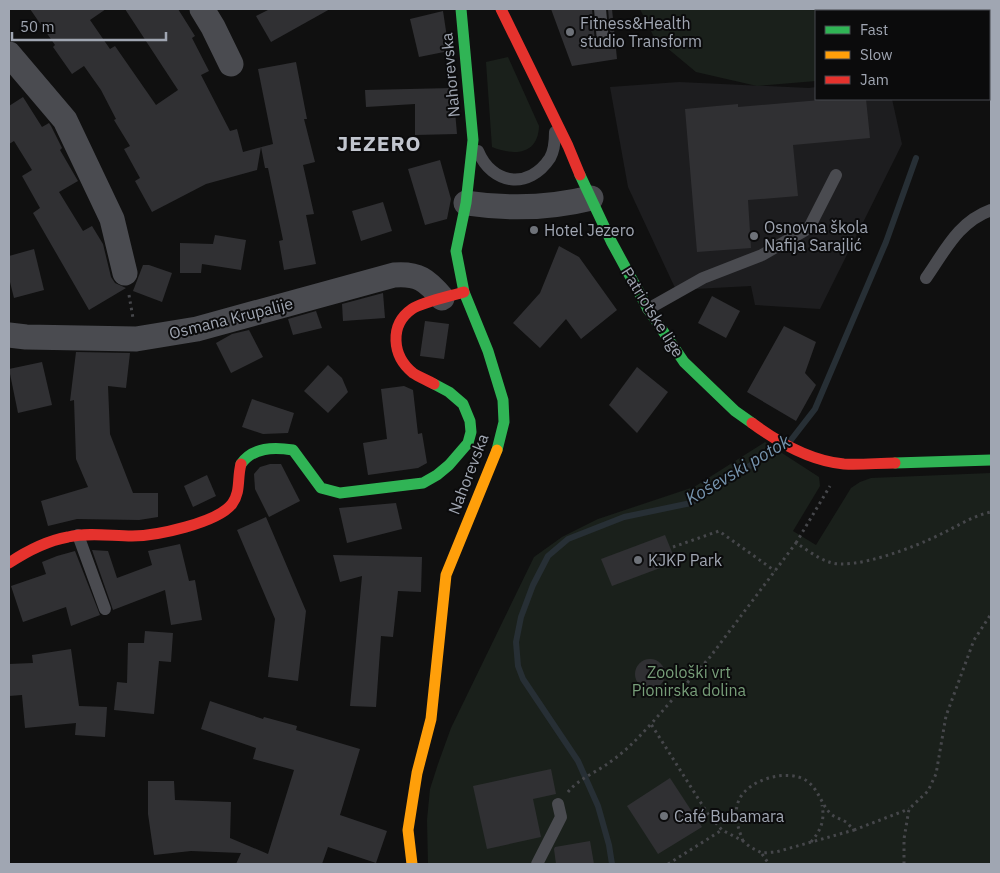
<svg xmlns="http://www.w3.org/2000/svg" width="1000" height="873" font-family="'IBM Plex Sans',sans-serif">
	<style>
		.built { fill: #1d1d1f }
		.green { fill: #1a201b }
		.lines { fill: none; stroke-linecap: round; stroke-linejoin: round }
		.stream { stroke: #272f35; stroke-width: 6 }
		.building { fill: #303033 }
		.path { stroke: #46474b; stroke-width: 3; stroke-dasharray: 2.5 4; stroke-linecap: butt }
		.lane { stroke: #4a4b50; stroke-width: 12 }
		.street { stroke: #4a4b50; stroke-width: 25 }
		.fast { stroke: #30b455; stroke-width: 11 }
		.slow { stroke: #ff9f0a; stroke-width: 11 }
		.jam { stroke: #e5322d; stroke-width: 11 }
		.poi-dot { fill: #6e7279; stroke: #0b0b0c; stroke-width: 2 }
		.labels { text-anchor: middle; stroke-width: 4; stroke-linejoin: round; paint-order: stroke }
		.poi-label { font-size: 16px; fill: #a0a6b2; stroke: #0b0b0c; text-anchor: start }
		.street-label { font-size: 16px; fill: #a0a6b2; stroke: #0b0b0c }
		.park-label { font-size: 16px; fill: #779e79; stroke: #0b0b0c }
		.water-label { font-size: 18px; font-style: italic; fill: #7694ae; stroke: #0b0b0c }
		.district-label { font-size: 21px; font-weight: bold; letter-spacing: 1px; fill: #c1c5ce; stroke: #0b0b0c }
	</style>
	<rect width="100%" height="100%" fill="#101010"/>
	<polygon class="built" points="679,82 809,88 816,87 816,99 892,99 902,144 820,309 755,305 751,286 676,290 628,187 610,87"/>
	<g class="green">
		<polygon points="640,9 991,9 991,78 989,78 989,11 816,11 816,81 757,86 696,72 654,37"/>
		<path d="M508,57L539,126C538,155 514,156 492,147L486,62Z"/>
		<polygon points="765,442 819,477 820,486 793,531 816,545 851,488 860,482 871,478 991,473 991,864 428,864 427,820 430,789 438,764 451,728 534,557 562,537 598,519 694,487"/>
	</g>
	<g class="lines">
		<g class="stream">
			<polyline points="791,440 815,409 886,242 916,158"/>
			<polyline points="612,864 609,845 598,806 578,761 523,679 518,666 516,642 521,617 533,585 548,556 568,539 624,517 691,503 778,448"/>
		</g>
	</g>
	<g class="building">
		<polygon points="30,9 106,9 90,20 110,49 115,46 156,105 178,90 125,9 178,9 195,36 192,38 209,71 201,75 230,131 237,129 243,152 273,144 258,69 296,62 307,119 304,119 315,162 303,165 314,214 306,215 316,264 284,270 279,241 283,240 268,168 265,168 261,147 257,170 206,184 152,212 135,181 140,178 124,149 130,146 114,120 116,119 101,90 84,66 72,74 53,47 55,45"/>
		<polygon points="270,9 330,9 271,42 256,16"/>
		<polygon points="551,9 592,9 595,42 599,48 603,49 607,48 611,44 608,9 612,9 617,59 572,66"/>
		<polygon points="443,11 449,51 419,57 410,19"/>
		<polygon points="453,88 457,134 415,135 415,104 366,107 365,90"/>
		<polygon points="23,97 42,127 49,123 51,126 62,148 60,150 78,181 59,192 83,231 92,226 103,244 111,277 115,283 126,288 89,310 33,213 40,208 22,176 32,170 14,141 9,144 9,106"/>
		<polygon points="832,99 866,99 870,138 793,145 798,196 748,200 751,248 697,252 685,109 738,104 738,107"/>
		<polygon points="440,160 451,199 447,219 425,225 408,169"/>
		<polygon points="383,202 392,231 361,241 352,211"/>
		<polygon points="215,235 246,240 241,270 202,264 201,273 180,273 180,243 213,244"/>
		<polygon points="559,246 579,257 617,310 581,339 566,319 540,348 513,323 540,293"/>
		<polygon points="34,249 44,290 14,298 9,278 9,256"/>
		<polygon points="143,265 149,265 172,273 162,302 133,291"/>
		<polygon points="383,293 385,318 343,321 342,304"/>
		<polygon points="712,296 740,311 726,338 698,323"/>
		<polygon points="316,311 322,328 293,335 288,319"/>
		<polygon points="425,321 449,324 444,359 420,356"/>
		<polygon points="784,326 816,342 805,373 816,385 796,421 747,392"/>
		<polygon points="249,330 263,357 231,373 216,343 232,334"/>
		<polygon points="76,352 130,353 126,388 108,386 110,434 133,493 158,493 158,517 139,520 77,519 48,526 41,501 88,487 76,459 74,400 70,401"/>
		<polygon points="42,362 52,405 18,413 9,369"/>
		<polygon points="328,365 342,378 348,392 328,413 304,391"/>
		<polygon points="637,367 668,392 637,433 609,405"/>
		<polygon points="404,386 413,390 418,434 422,433 427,463 418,468 368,475 363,443 387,439 381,389"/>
		<polygon points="252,399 294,413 288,433 263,434 242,427"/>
		<polygon points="270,464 281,464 300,501 269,517 255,489 254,474 260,467"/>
		<polygon points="207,475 216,496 193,507 184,486"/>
		<polygon points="396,503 402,529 347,543 339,508"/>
		<polygon points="266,517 306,611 298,681 268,677 275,619 237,530"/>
		<polygon points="665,535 676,562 612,586 601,559"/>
		<polygon points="180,544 189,581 195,580 202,620 171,625 165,590 113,610 92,550 108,551 117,578 152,565 148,551"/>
		<polygon points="75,551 100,615 71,626 66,607 23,622 11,586 46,574 42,562 57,556"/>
		<polygon points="333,555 422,557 421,592 398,591 393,637 381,636 376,707 350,706 362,576 340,582"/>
		<polygon points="145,631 173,633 171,662 159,661 154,714 114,710 117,682 127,683 128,643 144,643"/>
		<polygon points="71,649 79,706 107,707 105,737 75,735 76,723 25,728 22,695 9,696 9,664 33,663 32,655"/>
		<circle cx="650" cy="674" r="15"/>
		<polygon points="210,701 263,719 264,717 297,726 296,730 360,749 340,815 387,831 376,863 328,847 322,864 236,864 241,853 191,851 154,855 148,814 148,781 174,781 175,800 231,802 230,838 268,854 294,770 253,759 256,748 201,729"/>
		<polygon points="551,769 556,794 533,799 541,837 487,849 473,786"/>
		<polygon points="670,778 702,827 658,854 627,806"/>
		<polygon points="590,841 594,864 556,864 554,849 555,847"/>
	</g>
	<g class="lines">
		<g class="path">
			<polyline points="985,11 986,9"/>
			<polyline points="989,64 991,66"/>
			<polyline points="129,295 133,318"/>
			<polyline points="796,543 830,486"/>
			<polyline points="673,547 719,531 775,571"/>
			<path d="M568,792C578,779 597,772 610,762C626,751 638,738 651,724"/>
			<polyline points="854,830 909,809"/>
			<path d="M743,841C738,828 733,813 739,800C748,779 789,768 807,781C818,789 821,803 829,812C834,818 840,818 846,822C849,824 851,828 854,830L776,852L762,853L750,847L743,841L722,830L708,814L651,724L710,657L796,543C806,549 817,558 829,562C853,571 915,547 939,535C956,527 972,516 991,512"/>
			<path d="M811,842C821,830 825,820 822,805"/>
			<polyline points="762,854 769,864"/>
			<polyline points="668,864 722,830"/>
			<polyline points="904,864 904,839 909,809 928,791 936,774 946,716 974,640 991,614"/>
		</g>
		<g class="lane">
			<polyline points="600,9 603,41"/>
			<path d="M478,151C492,185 529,190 550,158C554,151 555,141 555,132"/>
			<path d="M926,278C945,251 958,222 991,210"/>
			<polyline points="648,309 703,278 762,255 809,228 836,175"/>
			<polyline points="78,535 105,609"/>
			<polyline points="537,864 561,817 558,804"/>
		</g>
		<g class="street">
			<polyline points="202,9 213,27 231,64"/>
			<polyline points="9,54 65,120 112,219 125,273"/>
			<path d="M466,203C507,209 551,208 591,198"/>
			<path d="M9,335L26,337L136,339L197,329L394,275C418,273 427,280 442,298"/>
		</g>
		<g class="fast">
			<polyline points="461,9 473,140 466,203 456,251 464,292 488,351 503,400 504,422 497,450"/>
			<polyline points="580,175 611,241 648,309 684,362 735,411 752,423"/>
			<polyline points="895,463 991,460"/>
			<path d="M241,464C253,447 274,447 293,450L321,488L340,493L423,483L437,475L449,465L468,443L471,432L470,421L463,404L449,392L434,384"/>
		</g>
		<polyline class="slow" points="412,864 408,830 417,773 431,719 446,575 497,450"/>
		<g class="jam">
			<polyline points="501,9 568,146 580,175"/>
			<path d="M434,384C427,380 419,377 413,373C392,356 389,325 412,309C422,302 451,296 464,292"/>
			<path d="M752,423C779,443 810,461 844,464C861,465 879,463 895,463"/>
			<path d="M9,563C27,551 46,541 68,537C89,532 111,536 132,536C156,536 217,523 232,504C241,492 237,478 241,464"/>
		</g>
	</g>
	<g class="poi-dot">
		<circle cx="570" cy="32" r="5"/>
		<circle cx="534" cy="230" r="5"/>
		<circle cx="754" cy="236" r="5"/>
		<circle cx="638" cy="560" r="5"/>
		<circle cx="664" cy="816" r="5"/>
	</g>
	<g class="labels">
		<g class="poi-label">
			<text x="580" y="29">Fitness&amp;Health<tspan x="580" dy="18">studio Transform</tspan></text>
			<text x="764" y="233">Osnovna škola<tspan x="764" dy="18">Nafija Sarajlić</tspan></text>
			<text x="544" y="236">Hotel Jezero</text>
			<text x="648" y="566">KJKP Park</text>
			<text x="674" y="822">Café Bubamara</text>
		</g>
		<g class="street-label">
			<text transform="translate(450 75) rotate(-95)" y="6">Nahorevska</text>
			<text transform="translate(653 312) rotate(58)" y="6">Patriotske lige</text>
			<text transform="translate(231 318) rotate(-14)" y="6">Osmana Krupalije</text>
			<text transform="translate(468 474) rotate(-69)" y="6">Nahorevska</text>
		</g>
		<g class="park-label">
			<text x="689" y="678">Zoološki vrt<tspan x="689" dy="18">Pionirska dolina</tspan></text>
		</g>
		<g class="water-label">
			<text transform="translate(738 470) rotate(-31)" y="6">Koševski potok</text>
		</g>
		<g class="district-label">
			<text x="379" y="151">JEZERO</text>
		</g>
	</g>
	<rect width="1000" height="873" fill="none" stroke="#a0a6b2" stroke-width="20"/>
	<rect x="815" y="10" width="175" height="90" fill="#0b0b0c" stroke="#47494e"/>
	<rect x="825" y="26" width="25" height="8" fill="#30b455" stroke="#47494e"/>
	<text x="860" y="35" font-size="15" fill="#a0a6b2">Fast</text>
	<rect x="825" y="51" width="25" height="8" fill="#ff9f0a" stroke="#47494e"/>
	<text x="860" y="60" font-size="15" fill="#a0a6b2">Slow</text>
	<rect x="825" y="76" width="25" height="8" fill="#e5322d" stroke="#47494e"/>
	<text x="860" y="85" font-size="15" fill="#a0a6b2">Jam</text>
	<path d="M12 32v8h154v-8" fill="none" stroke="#a0a6b2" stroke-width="2.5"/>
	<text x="20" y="32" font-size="15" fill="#a0a6b2" stroke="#0b0b0c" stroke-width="4" paint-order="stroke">50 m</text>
</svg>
----
> [Your assignment]: Whenever the word "labels" occurs in a line of the listing above, return that line.

> [The completed task]:
		.labels { text-anchor: middle; stroke-width: 4; stroke-linejoin: round; paint-order: stroke }
	<g class="labels">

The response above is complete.